╔══

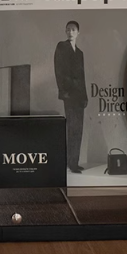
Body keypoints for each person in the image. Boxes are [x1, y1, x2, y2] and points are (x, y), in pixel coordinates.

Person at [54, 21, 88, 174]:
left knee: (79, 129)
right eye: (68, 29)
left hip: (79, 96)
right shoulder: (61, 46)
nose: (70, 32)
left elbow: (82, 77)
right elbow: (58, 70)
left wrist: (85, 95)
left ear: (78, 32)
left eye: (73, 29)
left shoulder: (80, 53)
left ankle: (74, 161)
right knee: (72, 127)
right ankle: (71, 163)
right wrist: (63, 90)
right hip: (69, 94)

╚══
╔══

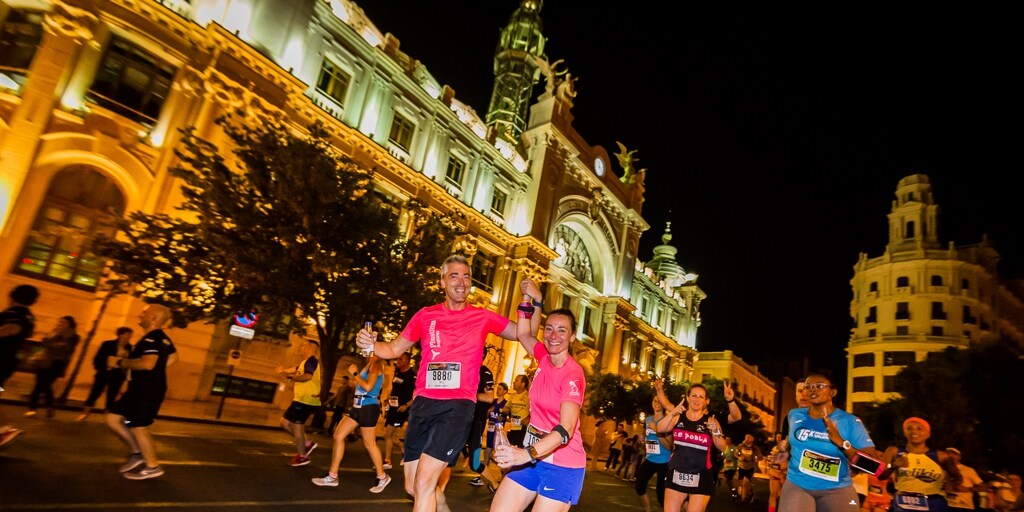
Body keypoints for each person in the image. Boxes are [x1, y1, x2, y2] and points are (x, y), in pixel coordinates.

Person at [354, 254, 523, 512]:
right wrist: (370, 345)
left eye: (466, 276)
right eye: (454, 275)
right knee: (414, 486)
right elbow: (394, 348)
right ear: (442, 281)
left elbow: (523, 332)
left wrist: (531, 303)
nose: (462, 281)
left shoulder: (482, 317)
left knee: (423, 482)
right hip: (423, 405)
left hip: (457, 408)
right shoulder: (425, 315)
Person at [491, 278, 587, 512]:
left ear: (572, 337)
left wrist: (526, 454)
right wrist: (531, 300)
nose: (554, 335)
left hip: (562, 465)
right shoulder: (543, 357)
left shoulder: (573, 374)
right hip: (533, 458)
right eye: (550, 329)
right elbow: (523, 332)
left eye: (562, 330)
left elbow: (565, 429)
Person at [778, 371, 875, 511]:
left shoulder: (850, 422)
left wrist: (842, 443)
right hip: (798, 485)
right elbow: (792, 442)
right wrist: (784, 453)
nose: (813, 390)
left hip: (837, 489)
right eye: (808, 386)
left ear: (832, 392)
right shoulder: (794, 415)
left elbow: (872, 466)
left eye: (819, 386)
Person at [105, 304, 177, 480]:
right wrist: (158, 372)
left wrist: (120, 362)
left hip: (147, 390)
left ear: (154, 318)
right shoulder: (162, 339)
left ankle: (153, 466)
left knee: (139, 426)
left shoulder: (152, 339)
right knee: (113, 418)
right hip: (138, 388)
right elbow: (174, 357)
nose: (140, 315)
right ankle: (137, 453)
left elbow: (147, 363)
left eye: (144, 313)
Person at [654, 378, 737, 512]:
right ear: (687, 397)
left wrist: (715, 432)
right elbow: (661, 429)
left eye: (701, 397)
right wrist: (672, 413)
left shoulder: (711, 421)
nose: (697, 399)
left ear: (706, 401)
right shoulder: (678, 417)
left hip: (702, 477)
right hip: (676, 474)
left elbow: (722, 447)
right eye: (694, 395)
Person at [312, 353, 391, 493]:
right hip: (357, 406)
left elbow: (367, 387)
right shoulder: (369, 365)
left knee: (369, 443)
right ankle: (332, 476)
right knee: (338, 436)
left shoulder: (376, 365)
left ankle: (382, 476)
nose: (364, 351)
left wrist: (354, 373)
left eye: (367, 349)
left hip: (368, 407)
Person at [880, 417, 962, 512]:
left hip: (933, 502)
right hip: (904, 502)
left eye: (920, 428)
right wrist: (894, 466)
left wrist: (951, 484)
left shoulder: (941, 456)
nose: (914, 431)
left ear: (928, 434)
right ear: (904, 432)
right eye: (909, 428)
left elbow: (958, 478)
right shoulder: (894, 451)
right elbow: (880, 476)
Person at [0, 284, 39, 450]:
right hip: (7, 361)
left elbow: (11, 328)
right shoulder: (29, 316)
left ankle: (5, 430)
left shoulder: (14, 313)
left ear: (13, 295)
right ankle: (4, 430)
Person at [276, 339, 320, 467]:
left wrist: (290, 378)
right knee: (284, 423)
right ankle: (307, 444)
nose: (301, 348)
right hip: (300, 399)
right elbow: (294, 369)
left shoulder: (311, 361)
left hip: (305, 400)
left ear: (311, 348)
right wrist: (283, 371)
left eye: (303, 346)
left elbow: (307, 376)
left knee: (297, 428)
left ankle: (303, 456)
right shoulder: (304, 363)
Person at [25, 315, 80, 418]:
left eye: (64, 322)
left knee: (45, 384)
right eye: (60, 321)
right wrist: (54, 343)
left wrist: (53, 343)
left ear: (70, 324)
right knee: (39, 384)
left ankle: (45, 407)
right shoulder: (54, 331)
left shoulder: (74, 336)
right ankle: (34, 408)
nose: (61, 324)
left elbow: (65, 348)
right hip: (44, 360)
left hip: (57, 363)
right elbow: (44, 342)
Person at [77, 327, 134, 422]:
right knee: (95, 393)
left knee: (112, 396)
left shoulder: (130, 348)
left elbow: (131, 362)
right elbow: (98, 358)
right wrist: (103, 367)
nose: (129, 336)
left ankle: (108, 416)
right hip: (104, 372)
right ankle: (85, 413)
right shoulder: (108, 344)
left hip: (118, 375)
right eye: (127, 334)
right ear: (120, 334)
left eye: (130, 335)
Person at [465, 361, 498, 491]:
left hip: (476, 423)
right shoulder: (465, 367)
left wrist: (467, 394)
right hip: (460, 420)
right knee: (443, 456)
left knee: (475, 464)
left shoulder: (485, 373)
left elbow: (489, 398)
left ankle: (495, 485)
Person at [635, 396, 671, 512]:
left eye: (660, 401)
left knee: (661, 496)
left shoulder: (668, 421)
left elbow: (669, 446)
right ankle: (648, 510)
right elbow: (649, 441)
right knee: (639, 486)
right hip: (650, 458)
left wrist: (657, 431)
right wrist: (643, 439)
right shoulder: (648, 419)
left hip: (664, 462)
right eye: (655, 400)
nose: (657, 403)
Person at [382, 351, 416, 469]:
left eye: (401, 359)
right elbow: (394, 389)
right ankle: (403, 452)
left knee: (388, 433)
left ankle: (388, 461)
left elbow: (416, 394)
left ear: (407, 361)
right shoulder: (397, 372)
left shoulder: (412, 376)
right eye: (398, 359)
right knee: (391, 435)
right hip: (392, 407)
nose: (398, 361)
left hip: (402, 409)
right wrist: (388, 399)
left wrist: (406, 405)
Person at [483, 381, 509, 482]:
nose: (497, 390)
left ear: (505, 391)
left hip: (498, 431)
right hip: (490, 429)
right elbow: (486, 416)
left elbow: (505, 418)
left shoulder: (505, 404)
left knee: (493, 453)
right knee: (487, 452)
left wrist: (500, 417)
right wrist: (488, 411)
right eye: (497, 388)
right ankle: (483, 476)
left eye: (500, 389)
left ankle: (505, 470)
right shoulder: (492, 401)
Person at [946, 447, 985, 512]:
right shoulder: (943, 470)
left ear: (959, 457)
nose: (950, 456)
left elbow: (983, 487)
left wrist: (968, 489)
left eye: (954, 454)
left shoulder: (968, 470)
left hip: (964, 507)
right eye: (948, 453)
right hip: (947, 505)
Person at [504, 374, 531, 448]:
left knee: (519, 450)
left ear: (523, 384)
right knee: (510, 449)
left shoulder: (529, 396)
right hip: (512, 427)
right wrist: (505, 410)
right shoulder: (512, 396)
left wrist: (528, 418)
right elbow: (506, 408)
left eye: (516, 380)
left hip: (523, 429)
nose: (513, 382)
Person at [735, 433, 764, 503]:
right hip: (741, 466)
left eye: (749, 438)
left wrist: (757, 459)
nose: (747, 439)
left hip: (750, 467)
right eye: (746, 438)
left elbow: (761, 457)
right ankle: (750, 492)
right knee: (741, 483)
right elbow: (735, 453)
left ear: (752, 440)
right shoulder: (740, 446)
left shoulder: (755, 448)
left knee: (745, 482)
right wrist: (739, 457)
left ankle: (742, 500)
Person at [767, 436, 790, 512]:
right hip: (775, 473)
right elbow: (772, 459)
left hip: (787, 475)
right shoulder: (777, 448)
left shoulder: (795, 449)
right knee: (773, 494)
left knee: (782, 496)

╚══

▸ **ASSIGNMENT**: Referring to the material above, set down exactly the lines between the line with "left eye: (303, 346)" and the line with "right shoulder: (54, 331)", inclusive, and no other lines.

▸ **WORKED SOLUTION**:
left eye: (303, 346)
left elbow: (307, 376)
left knee: (297, 428)
left ankle: (303, 456)
right shoulder: (304, 363)
Person at [25, 315, 80, 418]:
left eye: (64, 322)
left knee: (45, 384)
right eye: (60, 321)
right wrist: (54, 343)
left wrist: (53, 343)
left ear: (70, 324)
right knee: (39, 384)
left ankle: (45, 407)
right shoulder: (54, 331)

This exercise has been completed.